When you are not writing or directing films, you’re an editor. What lessons have you learnt from editing?
I miss classical filmmaking. There was greater respect for the medium in celluloid, when it was more expensive to make films. Now, we can erase something and reshoot it.
In the days of celluloid, we would watch the dailies with the entire crew. This was a much-needed process, where we realised what mistakes we had made and whether the screenplay was flowing well. Nowadays, the first cut itself is the editor’s vision.
Some of my contemporaries in Bollywood are seeing two-three hours of footage for a one-minute or two-minute scene. It’s like a dump. Editors should actually get screenwriting credit. This argument is there in documentary too.
That’s why editors are moving either into a meditative mode or trying to make their own films. I remember Sreekar Prasad telling me, if you are planning to direct, do it now. Editing is like a loop. You can’t deny directors what they want. Editors are sometimes in this insecure space where they don’t know how to say no to a director. I have been given films that are three-and-a-half hours to four hours. It’s hurtful to cut it down. Then we have to be objective and find ways to make the film work.
So that’s why you became a writer and director – to have creative control?
Certainly. Writing has always been very dear to me, I consider it very close to editing. I am primarily a writer. Cinema writing is, at the end of the day, about your craft.
Writing is the most painful and challenging but also the most fun part of filmmaking. Even during a narration, a film grows. That gives me a high.

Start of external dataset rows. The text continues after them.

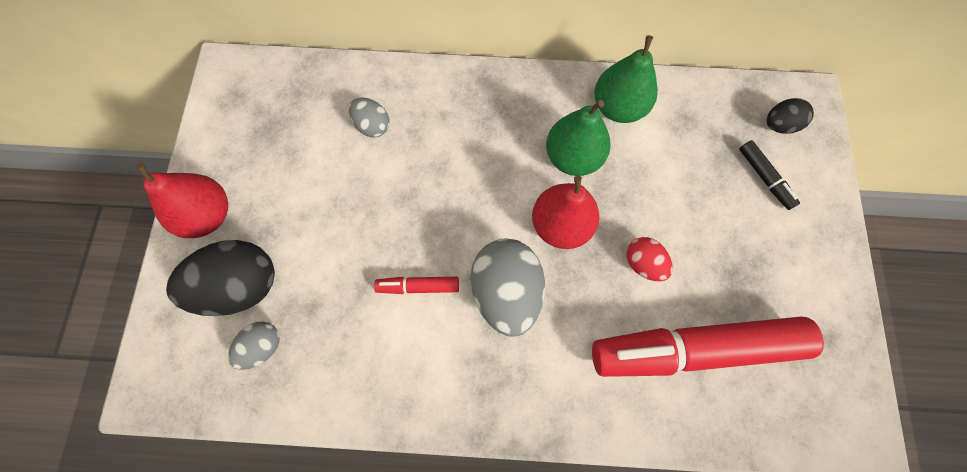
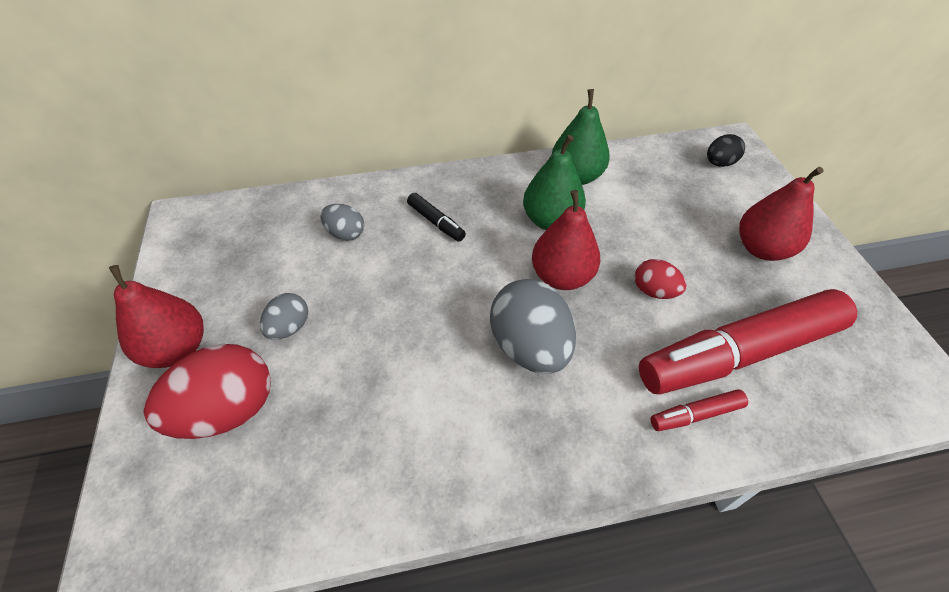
camera: 15 degrees left, 20 degrees down
black egg [166,240,275,316] -> red egg [144,344,271,439]
grey egg [228,322,280,370] -> grey egg moved to [260,293,308,340]
red marker [374,277,459,294] -> red marker moved to [651,389,748,431]
black marker [739,140,800,210] -> black marker moved to [407,193,466,242]
none -> red pear [739,167,824,261]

There are films like Rajesh Pillai’s Traffic where people praised the editing, but it was written like that. I remember reading that the writer of Amores Perros [Guillermo Arriaga] was offended when the editor got all the credit. He said, I have written the film like that. So it actually starts with the writer.
Phantom Hospital is your first Hindi project. What is the Hindi film industry’s work culture like?
I had been approached earlier to remake my films, but I didn’t want to. Once I’m done with a film, I am done, I will find only mistakes in it. I want to work on my own ideas.
Phantom Hospital is still in development. My problem with Bollywood is that they [producers] take too much time. It takes close to two years to set up a project. But in six-eight months, an idea will expire or will come up in another language.
There’s a saying in Malayalam that when too many people are trying to kill a snake, it won’t die. In Bombay, there are multiple feedback and drafts and focus groups, and everybody is a creative person. Only certain producers give us that kind of respect. Luckily I have that with Priti Shahani.
So you are addicted to work?
I work only on one film at a time. I have to know what I am going to do next, and I will try my level best to make it happen. But there are multiple projects that I have shelved too. If a story is not travelling with me after the first draft, I will move on. I go to an actor or a technician with a finished draft and narrated the story in exact screen time.
This is the right time to make films in Malayalam. There is an understanding between audiences, actors, technicians and producers. We have the freedom to be honest to a film and feed it correctly to the audience. If I get support from technician and investors, then I can make another film like Ariyippu.